Он поднял ее на руки, отнес в комнату и, улыбаясь, приказал молчать. Потом подошел к столу и, взяв пистолет за дуло, протянул ей.
— Спрячь, — сказал ой коротко.
— А ты? — спросила жена.
Халевин покачал головой.
— Мне его больше не нужно, — ответил он и вдруг улыбнулся. — Милая Маша, какая ты у меня глупая, ужели ты думаешь, что я затем остаюсь, чтобы подставить шею петле! Ах, как ты плохо знаешь своего мужа.
Она смотрела на него широко открытыми глазами и ничего не понимала.
Треща, догорала свеча, и лиловые тени метались по стене.
— Эх, ты, — сказал он ласково. — Эх, ты, святая простота. И ничего-то ты у меня не понимаешь. Ну, ладно, поезжай, поезжай, матушке кланяйся, скажи ей...
Он глубоко вздохнул.
— ...скажи ей... Нет, впрочем, ничего не говори.

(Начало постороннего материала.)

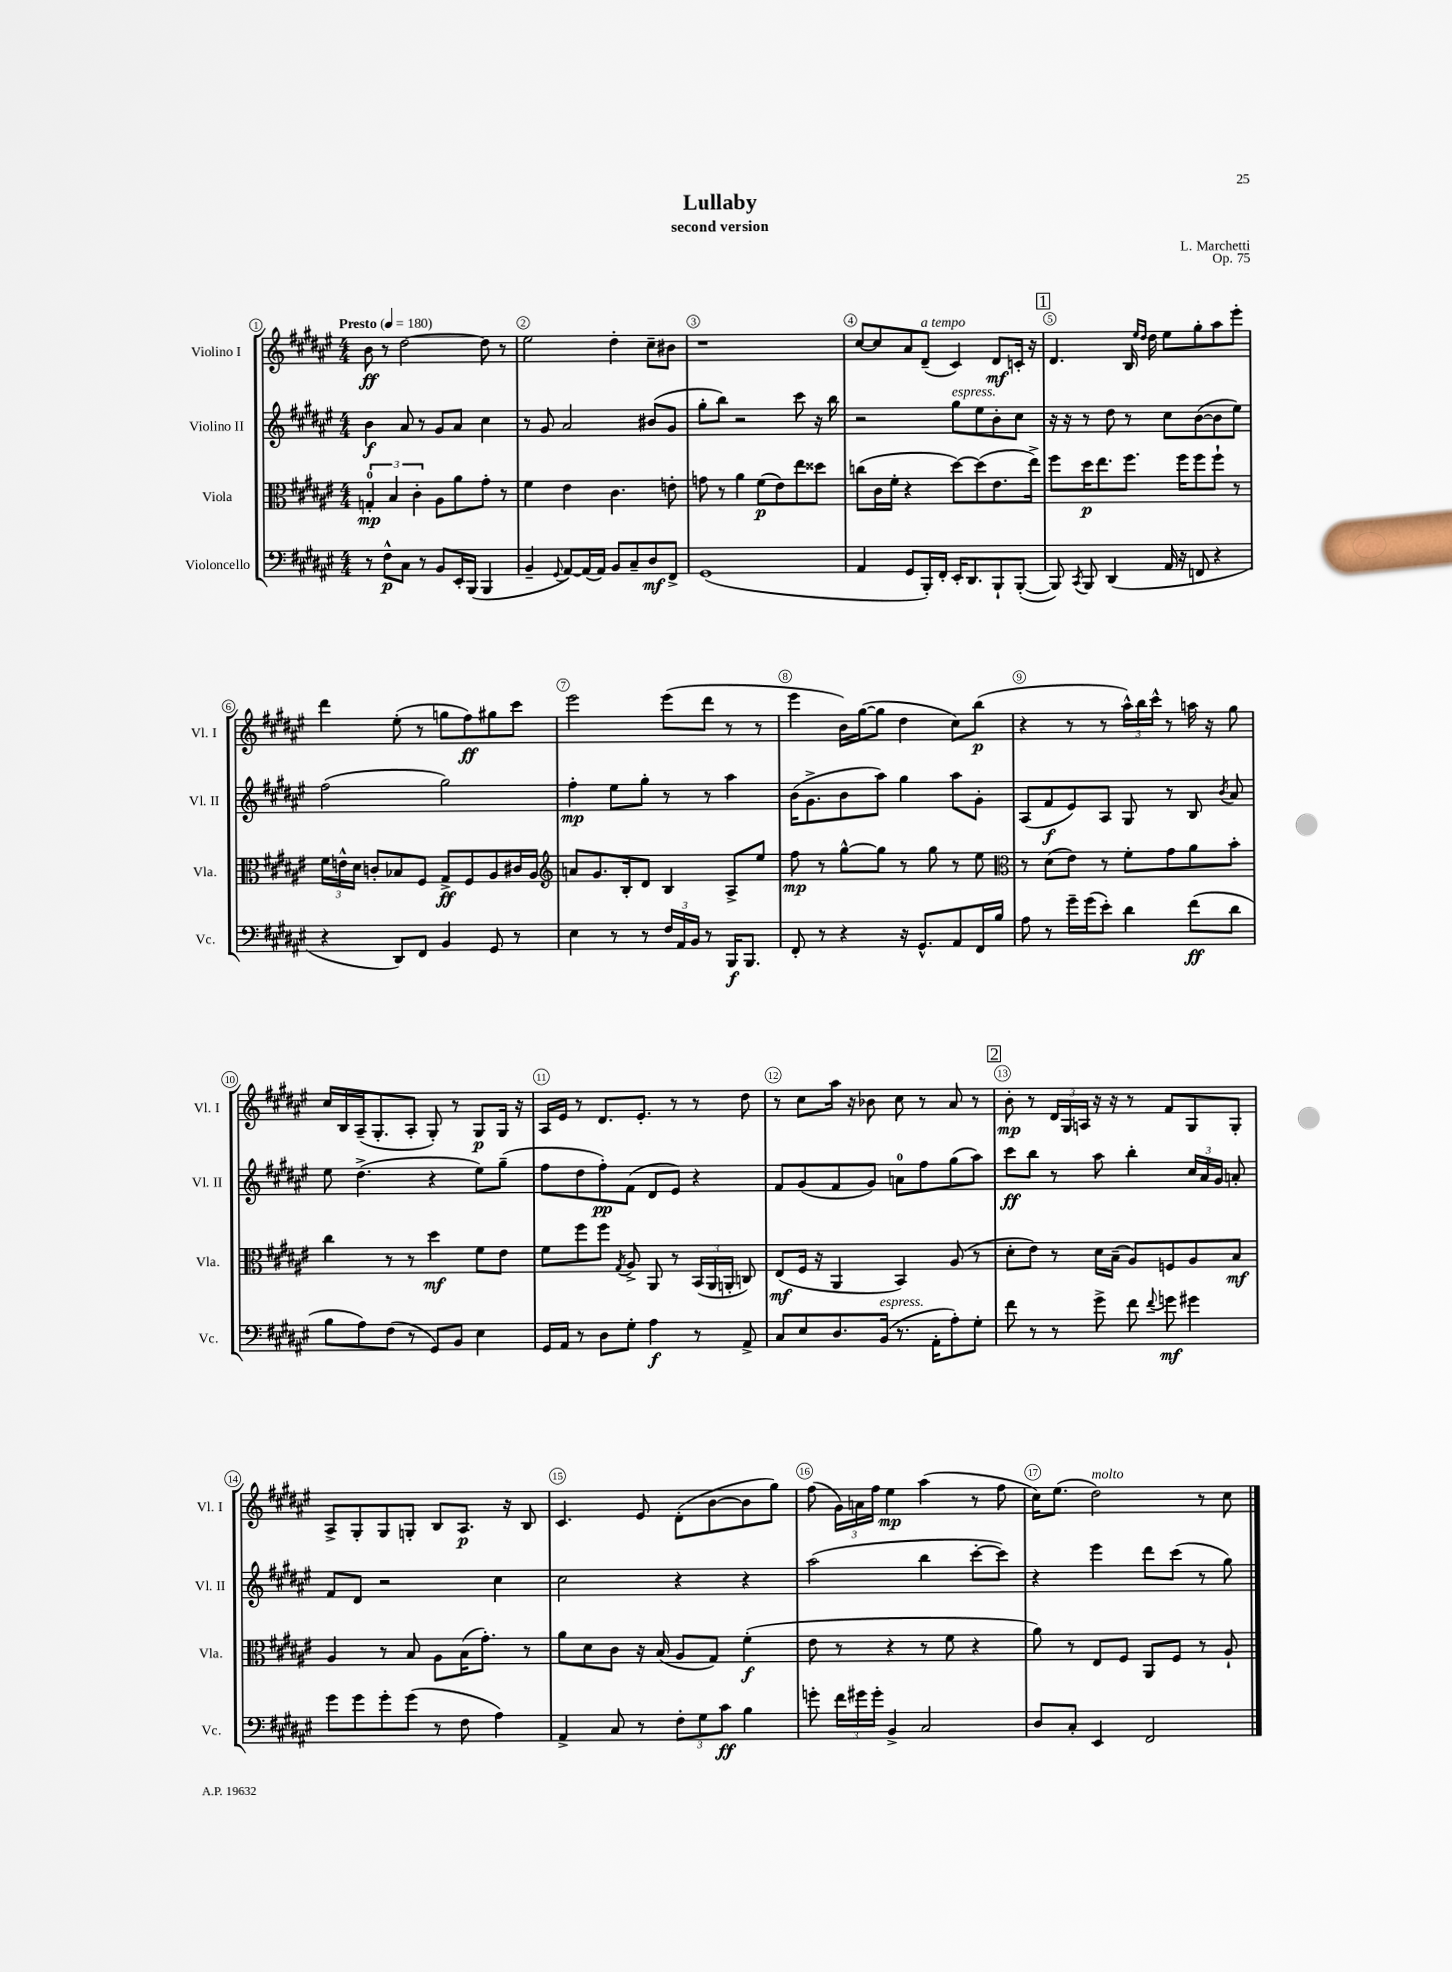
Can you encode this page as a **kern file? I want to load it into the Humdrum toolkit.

Слезы застилали ей глаза, и она уже не видела ни улыбки его, ни лица, ни добрых, смеющихся глаз.
Он помог ей запаковать корзины, сам довел до повозки, закрыл дверь и, махнув рукой, поспешно пошел прочь.
Так в маленькой крытой карете, то плача и ломая руки, то снова затихая, она доехала до первой станции. После того как карета тронулась, ей вдруг стало совершенно ясно, что мужа она уж больше не увидит. Она терла глаза кулаком, плакала, потом затихала, не то засыпая, не то теряя сознание, — но даже во сне ворочалась и всхлипывала, как маленький ребенок.
Когда на другой день они доехали до большого торгового села и остановились, чтобы переменить дымящихся от усталости лошадей, она, желая узнать что-либо про мужа, вышла на станцию.
И сейчас же около повозки услышала разговор, в котором часто упоминалась фамилия Халевина.
Стояли и говорили, не видя ее, трое.
Балахонцев, Пунин и молодой безусый офицер, которого она раньше не знала и никогда не видела.
— Я знаю, — говорил Балахонцев, — я знаю, к чему все сие делается; все это негодяйство и мерзость, — просто хочет, подлец, крест на шею заработать. Спрячется в погреб и будет сидеть до прибытия наших войск, вот и вся недолга.
Молодой офицер, не соглашаясь, покачал головой.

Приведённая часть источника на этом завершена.